Breite Einigkeit herrscht darüber, dass die Innenstädte vielfältiger und multifunktionaler werden sollten. In dem Kontext geht es u.a. um neue Wohnangebote, Kunst-, Kultur- und Freizeiteinrichtungen, Co-Working-Spaces, Begegnungsräume sowie urbane Manufakturen. Parallel zu den potenziellen Nutzungen werden Anforderungen an die Verbesserung der Aufenthalts- und Freiraumqualität formuliert. Die Krisenerfahrung allein erweist sich allerdings nicht als hinreichender Auslöser für Transformationsprozesse. Bremsend wirkt die Kombination aus mangelnden Ressourcen und kommunalen Einflussmöglichkeiten, Veränderungsmüdigkeit und der verführerischen Aussicht auf die Rückkehr zur „Post-Corona-Normalität“. Der Diskurs um eine zukunftsfähige Innenstadt wird aber nicht umhinkommen, Themen wie Urbanisierung und Wachstumsdruck, doppelte Innenentwicklung, Verkehrswende, Klimawandel, Regenwasserversickerung und vieles mehr systematisch auch für diesen besonderen Stadtraum zu interpretieren. Das Bild der Innenstädte wird sich verändern (müssen) und die Veränderungen werden im besten Fall von einem Dialog mit Stakeholdern und Bürger*innen begleitet und getragen.
Wie aber können in diesem Kontext Inspirationsquellen für alternative Wege der Innenstadtentwicklung erschlossen werden? In dem Forschungsprojekt wird von Difu und Fraunhofer ISI ein Werkstattprozess konzipiert und erprobt, der Kommunen auf diesem Weg unterstützen kann. Genutzt werden Methoden der strategischen Vorausschau (Foresight), die darauf abzielen, mögliche zukünftige Herausforderungen und Chancen zu antizipieren und mithilfe alternativer Szenarien und Visionen neue Handlungsoptionen zu schaffen. Zentral ist dabei die Identifizierung von Signalen – Beobachtungen, die Irritation auslösen und als Hinweis auf mögliche Veränderungen interpretiert werden können, – für mögliche Veränderungen und die Bewertung ihrer Relevanz aus spezifischer Sicht der Akteure im Handlungskontext der Innenstadtentwicklung. Ein besonderes Augenmerk gilt der Minderung von Wahrnehmungsfiltern und Vorurteilen im Zukunftsdenken (De-Biasing). Dies ist wichtig, da Routinen in Organisationen, aber auch in Denkstrukturen und Erfahrungen von Entscheidern die Bewertung von Beobachtungen prägen. Typische Mechanismen begünstigen dabei eine Fehlbeurteilung von Beobachtungen: die Suche nach Bestätigung für eigene Vermutungen sowie die Überschätzung der Vorhersagbarkeit. Ein idealtypischer Foresight-Prozess setzt damit darauf, die Annahmen über die Zukunft immer wieder zu hinterfragen und Komplexität und Unsicherheit angesichts alternativer möglicher Zukünfte anzuerkennen.

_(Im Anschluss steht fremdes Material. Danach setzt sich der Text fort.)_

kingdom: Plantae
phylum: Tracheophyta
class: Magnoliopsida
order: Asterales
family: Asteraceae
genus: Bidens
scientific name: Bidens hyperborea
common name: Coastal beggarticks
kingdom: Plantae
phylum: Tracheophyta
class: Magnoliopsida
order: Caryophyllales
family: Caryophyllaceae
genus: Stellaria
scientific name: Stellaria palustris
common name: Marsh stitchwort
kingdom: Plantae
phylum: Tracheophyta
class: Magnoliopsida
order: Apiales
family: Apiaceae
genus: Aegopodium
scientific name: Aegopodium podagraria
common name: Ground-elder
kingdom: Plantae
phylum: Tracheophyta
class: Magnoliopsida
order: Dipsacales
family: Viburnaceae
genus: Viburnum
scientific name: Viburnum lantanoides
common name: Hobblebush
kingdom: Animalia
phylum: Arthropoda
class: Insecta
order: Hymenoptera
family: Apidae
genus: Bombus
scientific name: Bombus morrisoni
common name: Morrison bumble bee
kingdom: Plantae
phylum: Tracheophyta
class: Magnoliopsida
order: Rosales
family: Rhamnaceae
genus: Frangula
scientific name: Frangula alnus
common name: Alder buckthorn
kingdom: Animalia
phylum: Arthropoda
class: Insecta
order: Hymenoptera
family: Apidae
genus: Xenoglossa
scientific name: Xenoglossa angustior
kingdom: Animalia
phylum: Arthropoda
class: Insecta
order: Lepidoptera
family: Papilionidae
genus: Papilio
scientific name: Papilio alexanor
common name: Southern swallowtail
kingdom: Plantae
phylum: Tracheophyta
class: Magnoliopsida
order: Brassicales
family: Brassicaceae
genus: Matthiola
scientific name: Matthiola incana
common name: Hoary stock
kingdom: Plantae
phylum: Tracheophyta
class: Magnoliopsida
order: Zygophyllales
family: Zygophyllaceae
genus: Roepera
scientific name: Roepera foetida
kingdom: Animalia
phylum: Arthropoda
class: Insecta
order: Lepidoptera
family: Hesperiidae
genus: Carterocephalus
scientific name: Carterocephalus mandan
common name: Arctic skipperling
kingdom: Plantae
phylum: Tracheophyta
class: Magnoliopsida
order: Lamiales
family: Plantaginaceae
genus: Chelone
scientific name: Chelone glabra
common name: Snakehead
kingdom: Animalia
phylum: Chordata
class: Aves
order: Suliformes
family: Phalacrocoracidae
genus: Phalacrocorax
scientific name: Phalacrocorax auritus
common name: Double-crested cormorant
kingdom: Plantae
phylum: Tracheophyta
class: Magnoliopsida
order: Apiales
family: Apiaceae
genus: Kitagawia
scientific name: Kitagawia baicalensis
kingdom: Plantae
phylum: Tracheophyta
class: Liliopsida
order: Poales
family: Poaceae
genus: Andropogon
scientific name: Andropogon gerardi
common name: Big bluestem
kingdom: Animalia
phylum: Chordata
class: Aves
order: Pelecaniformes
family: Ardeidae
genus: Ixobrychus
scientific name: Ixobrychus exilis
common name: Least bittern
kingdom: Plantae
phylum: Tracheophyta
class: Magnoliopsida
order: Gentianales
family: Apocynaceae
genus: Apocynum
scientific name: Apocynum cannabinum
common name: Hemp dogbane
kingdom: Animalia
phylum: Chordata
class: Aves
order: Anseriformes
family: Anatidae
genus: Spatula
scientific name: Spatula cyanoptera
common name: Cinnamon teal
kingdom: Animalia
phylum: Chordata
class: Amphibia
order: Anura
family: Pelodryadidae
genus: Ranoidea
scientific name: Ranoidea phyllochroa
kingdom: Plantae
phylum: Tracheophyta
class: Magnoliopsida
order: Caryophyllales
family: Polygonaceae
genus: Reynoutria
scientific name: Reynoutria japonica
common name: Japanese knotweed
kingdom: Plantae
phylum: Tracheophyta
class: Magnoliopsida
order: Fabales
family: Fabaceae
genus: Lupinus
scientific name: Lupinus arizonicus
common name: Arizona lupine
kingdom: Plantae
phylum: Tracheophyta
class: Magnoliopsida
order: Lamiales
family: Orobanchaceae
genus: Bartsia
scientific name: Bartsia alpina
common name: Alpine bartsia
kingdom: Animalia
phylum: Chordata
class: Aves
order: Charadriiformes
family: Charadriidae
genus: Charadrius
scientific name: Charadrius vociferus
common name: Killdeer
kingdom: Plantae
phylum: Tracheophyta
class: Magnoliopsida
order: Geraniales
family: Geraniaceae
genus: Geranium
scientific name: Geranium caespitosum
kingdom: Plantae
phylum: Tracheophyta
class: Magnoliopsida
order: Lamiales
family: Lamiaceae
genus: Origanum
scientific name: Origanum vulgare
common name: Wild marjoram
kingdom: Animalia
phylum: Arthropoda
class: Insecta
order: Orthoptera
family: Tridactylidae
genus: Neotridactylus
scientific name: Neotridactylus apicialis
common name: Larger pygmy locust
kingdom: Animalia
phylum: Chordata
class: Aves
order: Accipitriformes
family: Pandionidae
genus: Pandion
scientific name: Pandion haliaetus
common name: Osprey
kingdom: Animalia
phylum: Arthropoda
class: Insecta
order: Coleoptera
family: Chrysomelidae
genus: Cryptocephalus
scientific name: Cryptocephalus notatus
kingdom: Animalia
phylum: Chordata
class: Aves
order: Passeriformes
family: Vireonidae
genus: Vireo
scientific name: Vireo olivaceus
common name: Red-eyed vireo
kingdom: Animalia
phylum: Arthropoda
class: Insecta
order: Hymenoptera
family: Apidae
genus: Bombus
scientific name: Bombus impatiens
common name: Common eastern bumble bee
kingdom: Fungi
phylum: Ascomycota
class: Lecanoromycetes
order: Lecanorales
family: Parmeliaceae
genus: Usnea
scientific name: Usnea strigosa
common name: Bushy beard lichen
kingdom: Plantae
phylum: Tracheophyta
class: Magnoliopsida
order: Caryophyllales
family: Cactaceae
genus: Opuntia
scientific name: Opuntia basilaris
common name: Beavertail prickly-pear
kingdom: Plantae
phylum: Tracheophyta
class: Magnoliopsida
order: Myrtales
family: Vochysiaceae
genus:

Das Werkstattverfahren wird im Projektverlauf in sieben Kommunen angewendet. Die Werkstätten starten im Mai 2023 und sollen im November 2024 abgeschlossen sein. Jedes einzelne Verfahren (inklusive Vor-und Nachbereitung) ist auf einen Zeitraum von zwei Monaten angelegt. Im Zentrum steht ein Vor-Ort-Workshop von zwei Tagen. Die Ergebnisse der sieben Werkstattverfahren werden im Rahmen eines Ergebnisdialogs im Januar 2025 vorgestellt.